__EXERCISE INPUT__
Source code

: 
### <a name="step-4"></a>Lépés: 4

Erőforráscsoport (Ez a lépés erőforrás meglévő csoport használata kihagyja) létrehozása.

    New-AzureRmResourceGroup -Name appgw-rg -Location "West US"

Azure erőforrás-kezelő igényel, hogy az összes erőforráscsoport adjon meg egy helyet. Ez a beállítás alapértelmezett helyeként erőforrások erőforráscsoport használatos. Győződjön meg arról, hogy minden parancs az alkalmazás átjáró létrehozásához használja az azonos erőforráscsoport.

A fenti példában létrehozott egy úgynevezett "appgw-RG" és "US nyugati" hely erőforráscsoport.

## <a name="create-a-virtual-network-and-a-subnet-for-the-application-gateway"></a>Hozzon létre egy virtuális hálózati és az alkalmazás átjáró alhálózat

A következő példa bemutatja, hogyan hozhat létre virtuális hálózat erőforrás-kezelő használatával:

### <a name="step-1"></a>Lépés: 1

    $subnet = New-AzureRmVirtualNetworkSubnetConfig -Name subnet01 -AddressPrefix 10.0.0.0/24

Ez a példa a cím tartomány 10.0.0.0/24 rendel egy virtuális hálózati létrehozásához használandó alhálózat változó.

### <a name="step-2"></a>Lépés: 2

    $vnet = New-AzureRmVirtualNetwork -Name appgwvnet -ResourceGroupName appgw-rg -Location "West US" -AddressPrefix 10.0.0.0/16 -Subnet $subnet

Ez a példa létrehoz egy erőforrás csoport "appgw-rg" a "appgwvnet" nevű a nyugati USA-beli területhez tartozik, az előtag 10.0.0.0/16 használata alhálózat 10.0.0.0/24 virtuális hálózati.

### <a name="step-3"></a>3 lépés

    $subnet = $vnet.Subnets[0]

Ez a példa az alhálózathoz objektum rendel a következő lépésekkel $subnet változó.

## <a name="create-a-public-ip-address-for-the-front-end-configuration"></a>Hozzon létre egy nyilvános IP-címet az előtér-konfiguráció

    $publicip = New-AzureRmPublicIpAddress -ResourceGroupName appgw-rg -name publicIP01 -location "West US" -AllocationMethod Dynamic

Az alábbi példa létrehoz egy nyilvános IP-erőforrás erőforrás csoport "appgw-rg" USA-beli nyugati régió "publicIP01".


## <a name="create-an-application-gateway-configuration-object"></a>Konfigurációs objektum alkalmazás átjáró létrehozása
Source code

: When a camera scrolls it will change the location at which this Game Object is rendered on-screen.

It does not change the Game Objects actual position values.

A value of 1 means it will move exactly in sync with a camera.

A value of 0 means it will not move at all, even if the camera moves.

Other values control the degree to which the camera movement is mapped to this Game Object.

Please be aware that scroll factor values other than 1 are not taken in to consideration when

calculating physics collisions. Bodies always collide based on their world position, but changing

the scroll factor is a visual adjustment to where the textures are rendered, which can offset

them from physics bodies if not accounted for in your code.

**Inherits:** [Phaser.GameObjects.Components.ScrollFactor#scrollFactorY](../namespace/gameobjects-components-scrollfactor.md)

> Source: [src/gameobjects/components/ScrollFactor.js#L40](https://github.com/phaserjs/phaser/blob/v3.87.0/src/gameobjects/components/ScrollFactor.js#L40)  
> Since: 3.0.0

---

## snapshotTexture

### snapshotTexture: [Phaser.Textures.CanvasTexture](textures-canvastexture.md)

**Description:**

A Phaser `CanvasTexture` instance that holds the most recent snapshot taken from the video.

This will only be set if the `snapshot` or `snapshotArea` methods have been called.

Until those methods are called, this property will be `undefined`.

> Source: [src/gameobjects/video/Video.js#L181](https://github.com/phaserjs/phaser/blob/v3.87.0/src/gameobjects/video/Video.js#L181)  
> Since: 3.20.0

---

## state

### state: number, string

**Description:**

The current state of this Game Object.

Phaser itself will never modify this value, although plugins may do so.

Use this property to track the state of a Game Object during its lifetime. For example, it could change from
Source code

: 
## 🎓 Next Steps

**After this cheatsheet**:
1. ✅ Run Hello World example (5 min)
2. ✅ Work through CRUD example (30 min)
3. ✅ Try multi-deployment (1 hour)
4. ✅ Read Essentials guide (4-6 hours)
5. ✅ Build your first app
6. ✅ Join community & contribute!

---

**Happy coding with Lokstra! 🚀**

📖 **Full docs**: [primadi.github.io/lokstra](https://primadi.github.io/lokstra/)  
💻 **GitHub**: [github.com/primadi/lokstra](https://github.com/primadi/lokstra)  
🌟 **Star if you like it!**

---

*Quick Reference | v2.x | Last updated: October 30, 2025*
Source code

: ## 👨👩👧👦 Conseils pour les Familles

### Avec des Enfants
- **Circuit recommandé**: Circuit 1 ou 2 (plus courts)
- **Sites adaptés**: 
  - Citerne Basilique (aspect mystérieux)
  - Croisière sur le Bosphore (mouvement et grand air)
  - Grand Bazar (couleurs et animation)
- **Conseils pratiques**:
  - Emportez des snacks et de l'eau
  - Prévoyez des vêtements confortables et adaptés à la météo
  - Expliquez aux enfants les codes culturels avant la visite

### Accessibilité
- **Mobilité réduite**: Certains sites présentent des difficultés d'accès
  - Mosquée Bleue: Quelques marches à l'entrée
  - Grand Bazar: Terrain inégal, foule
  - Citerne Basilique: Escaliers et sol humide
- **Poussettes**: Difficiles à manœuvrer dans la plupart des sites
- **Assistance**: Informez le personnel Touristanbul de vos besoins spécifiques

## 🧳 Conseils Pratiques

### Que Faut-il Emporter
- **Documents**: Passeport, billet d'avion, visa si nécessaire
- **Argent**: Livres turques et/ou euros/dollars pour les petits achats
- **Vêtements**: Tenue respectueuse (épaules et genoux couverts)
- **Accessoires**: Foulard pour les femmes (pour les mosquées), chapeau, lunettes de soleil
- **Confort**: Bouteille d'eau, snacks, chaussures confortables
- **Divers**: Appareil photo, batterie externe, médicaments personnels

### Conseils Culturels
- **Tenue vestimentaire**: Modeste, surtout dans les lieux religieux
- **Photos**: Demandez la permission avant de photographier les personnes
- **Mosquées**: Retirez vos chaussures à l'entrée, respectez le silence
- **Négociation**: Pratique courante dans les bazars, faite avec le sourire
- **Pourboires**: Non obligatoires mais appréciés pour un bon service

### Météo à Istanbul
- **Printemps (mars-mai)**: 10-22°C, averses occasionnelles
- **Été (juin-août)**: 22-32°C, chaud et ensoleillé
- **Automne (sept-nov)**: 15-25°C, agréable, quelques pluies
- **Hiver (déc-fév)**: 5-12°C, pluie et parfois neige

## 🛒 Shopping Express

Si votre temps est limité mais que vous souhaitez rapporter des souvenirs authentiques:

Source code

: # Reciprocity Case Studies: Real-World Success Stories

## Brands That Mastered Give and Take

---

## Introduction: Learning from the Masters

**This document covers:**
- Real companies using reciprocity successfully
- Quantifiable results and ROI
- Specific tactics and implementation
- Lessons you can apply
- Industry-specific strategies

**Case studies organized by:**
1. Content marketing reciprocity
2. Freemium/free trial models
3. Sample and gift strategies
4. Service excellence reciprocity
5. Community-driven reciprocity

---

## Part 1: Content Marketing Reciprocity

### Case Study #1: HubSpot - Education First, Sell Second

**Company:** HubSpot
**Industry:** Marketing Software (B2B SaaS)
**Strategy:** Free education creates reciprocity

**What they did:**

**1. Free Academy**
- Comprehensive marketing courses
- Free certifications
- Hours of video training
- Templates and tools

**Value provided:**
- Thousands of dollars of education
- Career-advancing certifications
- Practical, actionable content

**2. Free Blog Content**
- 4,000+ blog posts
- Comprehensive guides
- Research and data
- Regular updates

__ABOUT THIS EXERCISE__
Number of lines containing "physics" in the data: state it and nothing more.

__EXERCISE OUTPUT__
2